3.5） org.Hs.egCHRLOC （Entrez Gene IDs在Chromosomal 上的定位)

x <- org.Hs.egCHRLOC  ### Bimap interface
mapped_genes <- mappedkeys(x) #Get the entrez gene identifiers that are mapped to chromosome locations
xx <- as.list(x[mapped_genes])  # Convert to a list
if(length(xx) > 0) {
xx[1:5]   # Get the CHRLOC for the first five genes
xx[[1]]   # Get the first one
}

3.6）org.Hs.egENSEMBL （将Ensembl gene accession numbers 与 Entrez Gene identiﬁers进行map）

x <- org.Hs.egENSEMBL  ## Bimap interface
mapped_genes <- mappedkeys(x)# Get the entrez gene IDs that are mapped to an Ensembl ID
xx <- as.list(x[mapped_genes]) # Convert to a list
if(length(xx) > 0) {
xx[1:5]        # Get the Ensembl gene IDs for the first five genes
xx[[1]]    # Get the first one
}
#For the reverse map ENSEMBL2EG:
xx <- as.list(org.Hs.egENSEMBL2EG)  # Convert to a list
if(length(xx) > 0){              
xx[1:5]       # Gets the entrez gene IDs for the first five Ensembl IDs
xx[[1]]       # Get the first one
}

3.7) org.Hs.egENSEMBLPROT (将Ensembl protein acession numbers 和 Entrez Gene identiﬁers进行map)

x <- org.Hs.egENSEMBLPROT   ## Bimap interface
mapped_genes <- mappedkeys(x) #Get the entrez gene IDs that are mapped to an Ensembl ID
xx <- as.list(x[mapped_genes]) # Convert to a list
if(length(xx) > 0) {  
xx[1:5]    # Get the Ensembl gene IDs for the first five proteins
xx[[1]]     # Get the first one
}
#For the reverse map ENSEMBLPROT2EG:
xx <- as.list(org.Hs.egENSEMBLPROT2EG)  # Convert to a list
if(length(xx) > 0){
xx[1:5]  # Gets the entrez gene IDs for the first five Ensembl IDs
xx[[1]]  # Get the first one
}

3.8) org.Hs.egENSEMBLTRANS (将 Ensembl transcript acession numbers 与 Entrez Gene identiﬁers进行mapping)

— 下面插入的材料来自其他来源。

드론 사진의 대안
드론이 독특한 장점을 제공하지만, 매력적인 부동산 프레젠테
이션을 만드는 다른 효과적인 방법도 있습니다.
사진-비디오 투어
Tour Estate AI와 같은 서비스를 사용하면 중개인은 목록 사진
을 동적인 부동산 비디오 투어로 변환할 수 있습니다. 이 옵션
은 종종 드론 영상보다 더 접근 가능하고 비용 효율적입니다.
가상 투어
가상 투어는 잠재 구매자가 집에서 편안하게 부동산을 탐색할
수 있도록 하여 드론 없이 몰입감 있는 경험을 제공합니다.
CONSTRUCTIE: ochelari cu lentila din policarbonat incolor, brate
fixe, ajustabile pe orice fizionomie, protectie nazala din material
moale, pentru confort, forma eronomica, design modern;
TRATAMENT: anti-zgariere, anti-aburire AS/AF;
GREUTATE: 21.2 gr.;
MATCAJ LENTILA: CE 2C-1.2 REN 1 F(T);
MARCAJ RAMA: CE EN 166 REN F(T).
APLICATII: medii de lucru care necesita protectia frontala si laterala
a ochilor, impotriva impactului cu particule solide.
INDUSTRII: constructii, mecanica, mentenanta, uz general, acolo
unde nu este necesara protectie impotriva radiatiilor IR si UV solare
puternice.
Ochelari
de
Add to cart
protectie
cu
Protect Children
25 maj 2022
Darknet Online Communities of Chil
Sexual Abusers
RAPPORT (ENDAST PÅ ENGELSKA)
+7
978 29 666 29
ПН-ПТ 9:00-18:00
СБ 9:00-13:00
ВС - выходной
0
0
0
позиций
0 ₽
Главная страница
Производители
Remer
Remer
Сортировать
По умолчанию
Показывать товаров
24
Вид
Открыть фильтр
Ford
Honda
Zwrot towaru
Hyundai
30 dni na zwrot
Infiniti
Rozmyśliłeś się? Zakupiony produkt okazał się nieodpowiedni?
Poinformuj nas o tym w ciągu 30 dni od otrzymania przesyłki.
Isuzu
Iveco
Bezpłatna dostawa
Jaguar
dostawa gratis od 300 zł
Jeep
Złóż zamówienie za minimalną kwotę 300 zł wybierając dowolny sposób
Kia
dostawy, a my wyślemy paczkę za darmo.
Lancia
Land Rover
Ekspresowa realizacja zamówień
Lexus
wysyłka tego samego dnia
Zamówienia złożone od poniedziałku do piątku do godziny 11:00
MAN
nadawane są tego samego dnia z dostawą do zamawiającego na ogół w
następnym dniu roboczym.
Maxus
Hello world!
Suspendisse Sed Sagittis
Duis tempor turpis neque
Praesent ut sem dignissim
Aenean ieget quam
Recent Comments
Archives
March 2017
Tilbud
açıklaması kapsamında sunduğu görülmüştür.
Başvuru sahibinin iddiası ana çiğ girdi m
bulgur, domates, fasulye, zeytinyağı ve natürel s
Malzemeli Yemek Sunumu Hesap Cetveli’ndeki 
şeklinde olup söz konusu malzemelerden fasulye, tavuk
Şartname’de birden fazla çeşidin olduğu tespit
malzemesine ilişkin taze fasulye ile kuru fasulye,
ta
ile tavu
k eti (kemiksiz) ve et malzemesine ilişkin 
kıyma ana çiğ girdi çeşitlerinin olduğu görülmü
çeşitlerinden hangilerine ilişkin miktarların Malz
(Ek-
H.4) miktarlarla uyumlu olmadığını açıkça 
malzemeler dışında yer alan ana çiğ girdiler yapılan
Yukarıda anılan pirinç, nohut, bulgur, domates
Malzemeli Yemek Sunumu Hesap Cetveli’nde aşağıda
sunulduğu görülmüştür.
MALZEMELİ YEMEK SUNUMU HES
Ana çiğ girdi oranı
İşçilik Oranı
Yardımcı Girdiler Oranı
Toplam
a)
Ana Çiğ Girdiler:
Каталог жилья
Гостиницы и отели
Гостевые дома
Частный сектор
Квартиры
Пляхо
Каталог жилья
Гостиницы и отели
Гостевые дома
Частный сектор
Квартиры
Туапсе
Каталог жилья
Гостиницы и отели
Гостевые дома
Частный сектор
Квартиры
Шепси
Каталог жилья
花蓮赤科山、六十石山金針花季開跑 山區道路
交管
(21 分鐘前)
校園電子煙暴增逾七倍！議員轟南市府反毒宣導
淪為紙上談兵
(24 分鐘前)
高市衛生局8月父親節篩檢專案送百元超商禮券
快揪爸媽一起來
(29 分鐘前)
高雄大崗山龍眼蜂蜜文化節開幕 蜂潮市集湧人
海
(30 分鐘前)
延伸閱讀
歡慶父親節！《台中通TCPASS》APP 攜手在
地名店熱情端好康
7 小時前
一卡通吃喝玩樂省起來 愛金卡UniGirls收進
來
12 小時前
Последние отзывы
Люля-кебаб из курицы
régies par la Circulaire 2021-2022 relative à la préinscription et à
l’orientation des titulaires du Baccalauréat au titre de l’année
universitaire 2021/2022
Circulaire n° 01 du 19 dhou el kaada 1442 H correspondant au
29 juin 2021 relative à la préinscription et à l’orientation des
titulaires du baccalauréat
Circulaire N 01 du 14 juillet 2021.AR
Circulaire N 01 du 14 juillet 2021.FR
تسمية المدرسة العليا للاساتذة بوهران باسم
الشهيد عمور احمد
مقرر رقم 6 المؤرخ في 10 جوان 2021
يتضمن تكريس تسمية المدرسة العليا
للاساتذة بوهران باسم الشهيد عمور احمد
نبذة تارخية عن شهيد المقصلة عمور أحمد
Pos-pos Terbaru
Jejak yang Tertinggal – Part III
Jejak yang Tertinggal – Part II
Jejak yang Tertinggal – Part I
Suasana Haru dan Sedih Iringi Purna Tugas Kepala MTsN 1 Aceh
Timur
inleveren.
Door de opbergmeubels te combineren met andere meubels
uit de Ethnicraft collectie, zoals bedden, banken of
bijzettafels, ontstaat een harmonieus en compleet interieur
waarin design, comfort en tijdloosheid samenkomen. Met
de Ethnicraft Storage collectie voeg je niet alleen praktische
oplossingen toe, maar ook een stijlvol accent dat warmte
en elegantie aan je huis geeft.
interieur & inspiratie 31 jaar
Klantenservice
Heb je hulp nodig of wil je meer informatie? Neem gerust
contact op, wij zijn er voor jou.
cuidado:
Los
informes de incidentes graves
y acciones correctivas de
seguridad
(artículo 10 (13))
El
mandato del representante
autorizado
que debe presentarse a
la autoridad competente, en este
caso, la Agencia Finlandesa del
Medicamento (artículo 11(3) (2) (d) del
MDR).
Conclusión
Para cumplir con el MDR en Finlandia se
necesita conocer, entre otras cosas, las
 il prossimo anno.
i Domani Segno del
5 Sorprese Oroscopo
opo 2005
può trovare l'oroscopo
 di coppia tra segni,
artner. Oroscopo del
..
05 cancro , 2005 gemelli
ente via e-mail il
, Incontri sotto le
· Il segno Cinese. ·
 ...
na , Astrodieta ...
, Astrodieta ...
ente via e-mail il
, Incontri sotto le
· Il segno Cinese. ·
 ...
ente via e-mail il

x <- org.Hs.egENSEMBLTRANS   ## Bimap interface:
mapped_genes <- mappedkeys(x) #entrez gene IDs that are mapped to an Ensembl ID
xx <- as.list(x[mapped_genes])  # Convert to a list
if(length(xx) > 0) {
xx[1:5]   # Get the Ensembl gene IDs for the first five proteins
xx[[1]]  # Get the first one
}
#For the reverse map ENSEMBLTRANS2EG:
xx <- as.list(org.Hs.egENSEMBLTRANS2EG)  # Convert to a list
if(length(xx) > 0){
xx[1:5]  # Gets the entrez gene IDs for the first five Ensembl IDs
xx[[1]]  # Get the first one
}

3.9)org.Hs.egGENENAME(将 Entrez Gene IDs 与 Genes进行mapping)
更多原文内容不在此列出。